> **Directive**
How many lines of the data include the string "pixels"? State the number and nothing else.

> **Dataset records**
··········
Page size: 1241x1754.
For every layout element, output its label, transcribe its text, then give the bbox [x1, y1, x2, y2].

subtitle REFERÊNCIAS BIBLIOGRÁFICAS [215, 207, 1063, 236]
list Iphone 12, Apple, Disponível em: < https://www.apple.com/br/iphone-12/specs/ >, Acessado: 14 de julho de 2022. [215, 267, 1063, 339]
··········
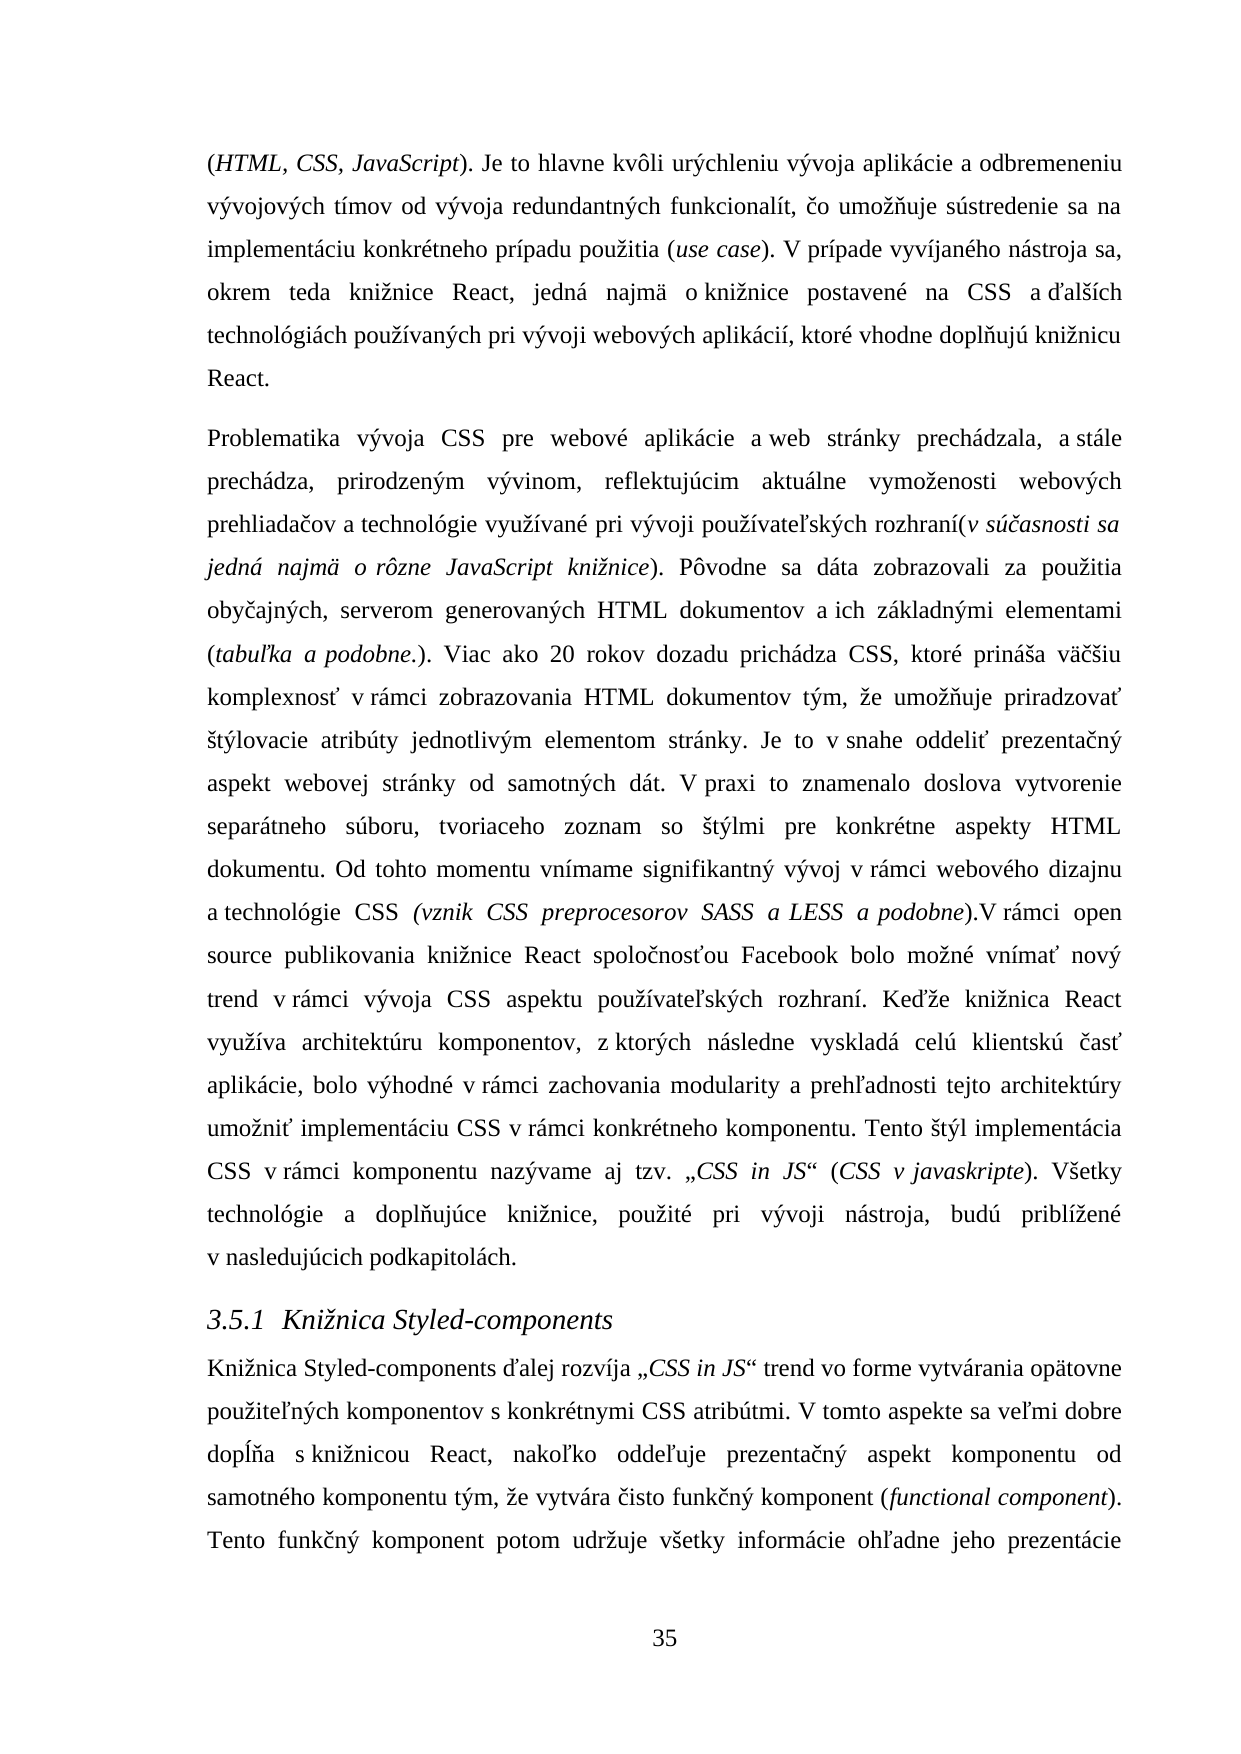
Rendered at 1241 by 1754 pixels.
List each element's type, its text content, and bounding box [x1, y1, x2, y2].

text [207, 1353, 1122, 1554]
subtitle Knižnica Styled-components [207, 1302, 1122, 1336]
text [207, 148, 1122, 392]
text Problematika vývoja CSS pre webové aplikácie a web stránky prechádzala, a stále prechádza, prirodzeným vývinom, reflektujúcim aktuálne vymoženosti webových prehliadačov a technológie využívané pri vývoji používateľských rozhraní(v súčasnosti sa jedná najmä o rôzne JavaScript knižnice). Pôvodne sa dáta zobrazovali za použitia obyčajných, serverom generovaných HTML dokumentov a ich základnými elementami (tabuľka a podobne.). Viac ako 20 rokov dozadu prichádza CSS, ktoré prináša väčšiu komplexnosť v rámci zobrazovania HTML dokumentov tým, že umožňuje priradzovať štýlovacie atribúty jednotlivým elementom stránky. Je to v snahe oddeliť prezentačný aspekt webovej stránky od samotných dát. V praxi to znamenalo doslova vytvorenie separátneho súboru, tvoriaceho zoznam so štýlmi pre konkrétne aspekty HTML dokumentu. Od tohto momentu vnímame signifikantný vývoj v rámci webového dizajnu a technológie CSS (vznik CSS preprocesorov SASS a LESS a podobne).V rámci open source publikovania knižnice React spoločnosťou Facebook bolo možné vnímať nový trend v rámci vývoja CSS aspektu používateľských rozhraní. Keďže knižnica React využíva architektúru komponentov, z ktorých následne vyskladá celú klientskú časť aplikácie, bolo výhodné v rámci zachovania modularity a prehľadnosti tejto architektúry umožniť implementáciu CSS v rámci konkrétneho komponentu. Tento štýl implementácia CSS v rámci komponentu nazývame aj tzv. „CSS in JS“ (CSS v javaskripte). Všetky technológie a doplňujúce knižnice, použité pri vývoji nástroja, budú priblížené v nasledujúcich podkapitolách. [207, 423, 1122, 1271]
··········
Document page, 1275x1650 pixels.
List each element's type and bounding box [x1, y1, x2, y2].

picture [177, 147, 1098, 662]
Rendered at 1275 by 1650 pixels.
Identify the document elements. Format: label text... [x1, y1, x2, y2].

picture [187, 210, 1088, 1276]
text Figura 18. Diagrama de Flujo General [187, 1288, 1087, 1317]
··········
> **Expected answer**
3